Moody’s, the one of the big three debt rating companies, has raised Ukraine’s local and foreign currency issuer and senior unsecured ratings to ‘Caa2’ from ‘Caa3’ and changed the rating outlook to ‘positive’ from ‘stable’.
“The upgrade of Ukraine’s government ratings to Caa2 from Caa3 is based on the following key drivers: the cumulative impact of structural reforms that, if sustained, are expected to improve government debt dynamics; the significant strengthening of Ukraine’s external position,” said Moody’s in a statement, reported Russian state news agency TASS.
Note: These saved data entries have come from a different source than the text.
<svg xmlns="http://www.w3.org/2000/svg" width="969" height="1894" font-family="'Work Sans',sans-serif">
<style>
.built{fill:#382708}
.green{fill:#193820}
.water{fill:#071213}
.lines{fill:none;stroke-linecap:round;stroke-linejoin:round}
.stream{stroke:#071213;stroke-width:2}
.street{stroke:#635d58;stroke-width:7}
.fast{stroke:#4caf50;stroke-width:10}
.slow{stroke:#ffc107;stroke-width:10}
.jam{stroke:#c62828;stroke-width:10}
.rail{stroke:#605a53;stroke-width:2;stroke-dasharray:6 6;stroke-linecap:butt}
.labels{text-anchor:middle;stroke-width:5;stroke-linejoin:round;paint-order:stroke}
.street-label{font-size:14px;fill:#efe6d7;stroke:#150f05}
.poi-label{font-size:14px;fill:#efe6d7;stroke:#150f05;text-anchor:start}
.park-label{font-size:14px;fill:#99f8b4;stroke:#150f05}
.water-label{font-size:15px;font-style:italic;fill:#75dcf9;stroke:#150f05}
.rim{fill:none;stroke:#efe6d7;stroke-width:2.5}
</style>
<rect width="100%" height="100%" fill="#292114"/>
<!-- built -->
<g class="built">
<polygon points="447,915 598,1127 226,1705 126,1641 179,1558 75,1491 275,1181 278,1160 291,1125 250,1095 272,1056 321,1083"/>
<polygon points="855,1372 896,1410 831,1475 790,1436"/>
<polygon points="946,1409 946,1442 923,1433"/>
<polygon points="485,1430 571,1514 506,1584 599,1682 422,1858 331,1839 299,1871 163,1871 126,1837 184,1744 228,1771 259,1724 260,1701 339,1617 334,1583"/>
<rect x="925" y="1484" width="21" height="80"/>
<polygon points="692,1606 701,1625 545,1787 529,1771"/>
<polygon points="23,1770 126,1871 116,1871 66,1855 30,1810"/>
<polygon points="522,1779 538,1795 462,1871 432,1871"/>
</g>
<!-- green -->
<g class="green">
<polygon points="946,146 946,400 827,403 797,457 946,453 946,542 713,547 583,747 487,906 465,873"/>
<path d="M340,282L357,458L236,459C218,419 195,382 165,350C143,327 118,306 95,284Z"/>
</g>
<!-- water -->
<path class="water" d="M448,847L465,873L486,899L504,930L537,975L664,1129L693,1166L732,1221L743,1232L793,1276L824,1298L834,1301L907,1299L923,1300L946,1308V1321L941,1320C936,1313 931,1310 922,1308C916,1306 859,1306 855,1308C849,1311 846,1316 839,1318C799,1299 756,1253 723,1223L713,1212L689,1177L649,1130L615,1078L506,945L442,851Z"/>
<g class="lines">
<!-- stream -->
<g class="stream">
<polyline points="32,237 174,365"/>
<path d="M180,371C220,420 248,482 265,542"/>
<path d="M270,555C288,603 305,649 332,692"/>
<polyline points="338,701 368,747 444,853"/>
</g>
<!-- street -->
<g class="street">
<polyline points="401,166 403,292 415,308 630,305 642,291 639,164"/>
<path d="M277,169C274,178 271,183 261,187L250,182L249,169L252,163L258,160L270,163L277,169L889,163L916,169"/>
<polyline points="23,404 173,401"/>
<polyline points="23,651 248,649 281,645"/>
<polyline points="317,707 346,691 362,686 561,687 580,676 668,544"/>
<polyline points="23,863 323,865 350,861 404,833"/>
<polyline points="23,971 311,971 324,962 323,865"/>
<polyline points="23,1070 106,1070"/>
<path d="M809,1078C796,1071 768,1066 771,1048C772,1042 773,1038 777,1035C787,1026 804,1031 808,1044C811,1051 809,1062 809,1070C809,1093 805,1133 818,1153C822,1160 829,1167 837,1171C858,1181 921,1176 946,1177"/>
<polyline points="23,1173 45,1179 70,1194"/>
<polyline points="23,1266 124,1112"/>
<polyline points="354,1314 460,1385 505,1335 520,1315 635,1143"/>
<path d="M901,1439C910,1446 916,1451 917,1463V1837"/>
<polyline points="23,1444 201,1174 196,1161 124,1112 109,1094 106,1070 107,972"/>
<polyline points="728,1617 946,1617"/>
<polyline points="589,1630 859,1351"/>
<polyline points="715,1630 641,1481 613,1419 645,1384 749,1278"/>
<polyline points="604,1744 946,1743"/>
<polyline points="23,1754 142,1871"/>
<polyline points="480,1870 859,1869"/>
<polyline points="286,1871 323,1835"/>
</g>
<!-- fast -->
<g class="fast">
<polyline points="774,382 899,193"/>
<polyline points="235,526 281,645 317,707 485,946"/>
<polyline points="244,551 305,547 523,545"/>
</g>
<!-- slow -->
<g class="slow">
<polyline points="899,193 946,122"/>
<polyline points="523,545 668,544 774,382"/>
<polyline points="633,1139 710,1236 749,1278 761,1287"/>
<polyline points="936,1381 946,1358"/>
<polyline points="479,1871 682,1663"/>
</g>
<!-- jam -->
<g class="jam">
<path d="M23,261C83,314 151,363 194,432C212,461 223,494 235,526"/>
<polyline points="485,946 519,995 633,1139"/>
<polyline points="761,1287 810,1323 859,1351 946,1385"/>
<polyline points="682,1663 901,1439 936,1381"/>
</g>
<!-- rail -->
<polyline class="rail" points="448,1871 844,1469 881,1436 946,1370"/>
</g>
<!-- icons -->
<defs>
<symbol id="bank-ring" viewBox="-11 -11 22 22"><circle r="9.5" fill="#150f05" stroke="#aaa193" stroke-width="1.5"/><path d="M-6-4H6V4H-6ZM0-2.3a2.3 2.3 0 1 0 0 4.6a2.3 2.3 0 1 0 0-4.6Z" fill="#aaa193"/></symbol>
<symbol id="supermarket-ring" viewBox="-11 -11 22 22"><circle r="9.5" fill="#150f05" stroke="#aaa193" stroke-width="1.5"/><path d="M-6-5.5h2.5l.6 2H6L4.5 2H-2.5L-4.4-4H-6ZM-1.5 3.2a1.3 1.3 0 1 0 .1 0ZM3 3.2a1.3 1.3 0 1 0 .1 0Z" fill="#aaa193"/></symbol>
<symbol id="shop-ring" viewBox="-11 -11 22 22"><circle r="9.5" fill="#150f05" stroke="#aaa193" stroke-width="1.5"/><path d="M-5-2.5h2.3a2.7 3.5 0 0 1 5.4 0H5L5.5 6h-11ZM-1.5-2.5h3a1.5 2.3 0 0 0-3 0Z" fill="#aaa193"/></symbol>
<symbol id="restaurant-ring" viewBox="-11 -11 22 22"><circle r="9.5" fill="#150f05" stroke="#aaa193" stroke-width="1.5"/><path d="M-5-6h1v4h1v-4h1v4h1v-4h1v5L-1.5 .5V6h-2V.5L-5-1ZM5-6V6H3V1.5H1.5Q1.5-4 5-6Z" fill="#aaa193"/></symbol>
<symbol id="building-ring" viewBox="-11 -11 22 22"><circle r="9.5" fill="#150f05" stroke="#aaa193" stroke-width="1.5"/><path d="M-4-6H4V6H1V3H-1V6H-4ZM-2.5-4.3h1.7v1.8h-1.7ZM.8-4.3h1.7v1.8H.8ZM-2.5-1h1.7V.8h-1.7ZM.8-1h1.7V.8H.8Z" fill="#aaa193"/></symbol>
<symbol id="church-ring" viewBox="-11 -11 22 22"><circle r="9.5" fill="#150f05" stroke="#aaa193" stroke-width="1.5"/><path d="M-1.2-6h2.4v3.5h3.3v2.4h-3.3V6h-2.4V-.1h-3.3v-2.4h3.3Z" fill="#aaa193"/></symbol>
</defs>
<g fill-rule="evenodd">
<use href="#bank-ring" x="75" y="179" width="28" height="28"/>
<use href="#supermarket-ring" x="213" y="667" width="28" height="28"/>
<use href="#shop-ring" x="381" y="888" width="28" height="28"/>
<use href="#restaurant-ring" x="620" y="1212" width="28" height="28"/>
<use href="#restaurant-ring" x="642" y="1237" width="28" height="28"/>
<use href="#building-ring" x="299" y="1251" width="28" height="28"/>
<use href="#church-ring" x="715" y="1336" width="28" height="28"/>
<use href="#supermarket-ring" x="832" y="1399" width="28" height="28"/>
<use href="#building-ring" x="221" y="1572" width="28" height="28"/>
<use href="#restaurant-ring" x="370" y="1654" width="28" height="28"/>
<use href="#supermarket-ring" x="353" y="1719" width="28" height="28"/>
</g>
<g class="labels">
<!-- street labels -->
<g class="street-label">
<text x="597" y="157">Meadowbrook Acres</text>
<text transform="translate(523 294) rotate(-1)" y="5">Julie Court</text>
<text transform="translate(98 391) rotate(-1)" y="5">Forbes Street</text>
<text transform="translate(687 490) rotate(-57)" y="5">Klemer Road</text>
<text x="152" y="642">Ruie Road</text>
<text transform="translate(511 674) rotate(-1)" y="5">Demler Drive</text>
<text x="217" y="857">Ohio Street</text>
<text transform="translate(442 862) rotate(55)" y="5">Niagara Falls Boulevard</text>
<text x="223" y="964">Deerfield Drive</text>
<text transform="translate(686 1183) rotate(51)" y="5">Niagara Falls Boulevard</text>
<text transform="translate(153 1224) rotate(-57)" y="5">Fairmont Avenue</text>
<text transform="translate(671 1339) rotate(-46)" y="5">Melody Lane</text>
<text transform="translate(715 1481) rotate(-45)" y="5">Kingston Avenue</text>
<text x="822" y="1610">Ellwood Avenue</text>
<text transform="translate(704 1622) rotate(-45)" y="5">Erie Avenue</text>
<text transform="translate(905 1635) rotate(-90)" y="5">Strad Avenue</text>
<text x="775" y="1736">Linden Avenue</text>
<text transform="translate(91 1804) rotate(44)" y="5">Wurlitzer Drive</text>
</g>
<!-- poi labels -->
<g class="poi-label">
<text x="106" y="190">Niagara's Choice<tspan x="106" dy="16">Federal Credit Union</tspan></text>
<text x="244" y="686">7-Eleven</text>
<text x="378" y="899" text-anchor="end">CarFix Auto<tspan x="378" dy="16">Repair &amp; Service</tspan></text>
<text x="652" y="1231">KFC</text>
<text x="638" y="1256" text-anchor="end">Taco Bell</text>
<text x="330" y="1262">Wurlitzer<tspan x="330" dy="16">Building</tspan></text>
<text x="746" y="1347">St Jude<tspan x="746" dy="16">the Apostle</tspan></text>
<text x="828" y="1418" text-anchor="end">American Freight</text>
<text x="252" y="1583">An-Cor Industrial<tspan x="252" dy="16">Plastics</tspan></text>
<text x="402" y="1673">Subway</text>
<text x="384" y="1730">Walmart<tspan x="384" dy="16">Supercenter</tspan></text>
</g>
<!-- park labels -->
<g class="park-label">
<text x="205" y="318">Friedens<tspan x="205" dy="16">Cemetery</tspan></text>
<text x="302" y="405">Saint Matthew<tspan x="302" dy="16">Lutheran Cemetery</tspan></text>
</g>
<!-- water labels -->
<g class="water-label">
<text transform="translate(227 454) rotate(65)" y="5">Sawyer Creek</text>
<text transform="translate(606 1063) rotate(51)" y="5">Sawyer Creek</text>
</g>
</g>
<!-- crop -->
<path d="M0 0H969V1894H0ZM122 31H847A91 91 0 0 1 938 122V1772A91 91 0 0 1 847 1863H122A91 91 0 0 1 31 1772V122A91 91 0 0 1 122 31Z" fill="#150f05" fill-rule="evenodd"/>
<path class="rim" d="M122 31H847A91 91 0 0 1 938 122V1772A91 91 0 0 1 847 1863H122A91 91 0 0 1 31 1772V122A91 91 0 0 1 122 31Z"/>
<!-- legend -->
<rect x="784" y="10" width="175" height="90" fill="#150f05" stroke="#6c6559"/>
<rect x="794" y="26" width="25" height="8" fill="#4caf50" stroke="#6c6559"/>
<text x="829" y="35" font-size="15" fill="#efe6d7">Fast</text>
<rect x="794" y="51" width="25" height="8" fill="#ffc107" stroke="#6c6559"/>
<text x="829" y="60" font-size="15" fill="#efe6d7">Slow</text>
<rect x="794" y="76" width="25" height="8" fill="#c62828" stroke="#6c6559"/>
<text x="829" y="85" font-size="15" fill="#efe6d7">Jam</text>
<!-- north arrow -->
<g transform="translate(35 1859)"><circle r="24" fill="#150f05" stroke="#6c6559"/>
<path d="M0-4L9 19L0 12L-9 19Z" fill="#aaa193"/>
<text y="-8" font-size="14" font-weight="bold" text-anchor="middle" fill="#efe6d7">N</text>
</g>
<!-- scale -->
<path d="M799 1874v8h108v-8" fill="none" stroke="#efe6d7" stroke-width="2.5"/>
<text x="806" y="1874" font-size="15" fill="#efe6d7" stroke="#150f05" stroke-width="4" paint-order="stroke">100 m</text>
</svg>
“The rating upgrade was limited to one notch because Ukraine faces a heavy external debt servicing burden in 2019-21 that will require additional foreign currency funding beyond what official lenders are likely to provide over that period. The debt service for those years includes paying off the first three of the bonds issued in the 2015 debt restructuring. The risk that Ukraine will be unable to achieve a smooth refinancing of these debt obligations due to an unexpected domestic or external financial shock is a key risk, keeping the rating at Caa2 at present.”
Ukraine has been struggling to increase its international supply of capital in the face of a brutal war with pro-Russian separatists in the east and the Russian annexation of the Crimean peninsula. The International Monetary Fund has partially released a $17 billion loan package in the face of slow Ukrainian reforms required by the international body.
Ukraine has defaulted on a $3 billion bond from Russia, saying it was illegally issued under deposed President Yanykovych.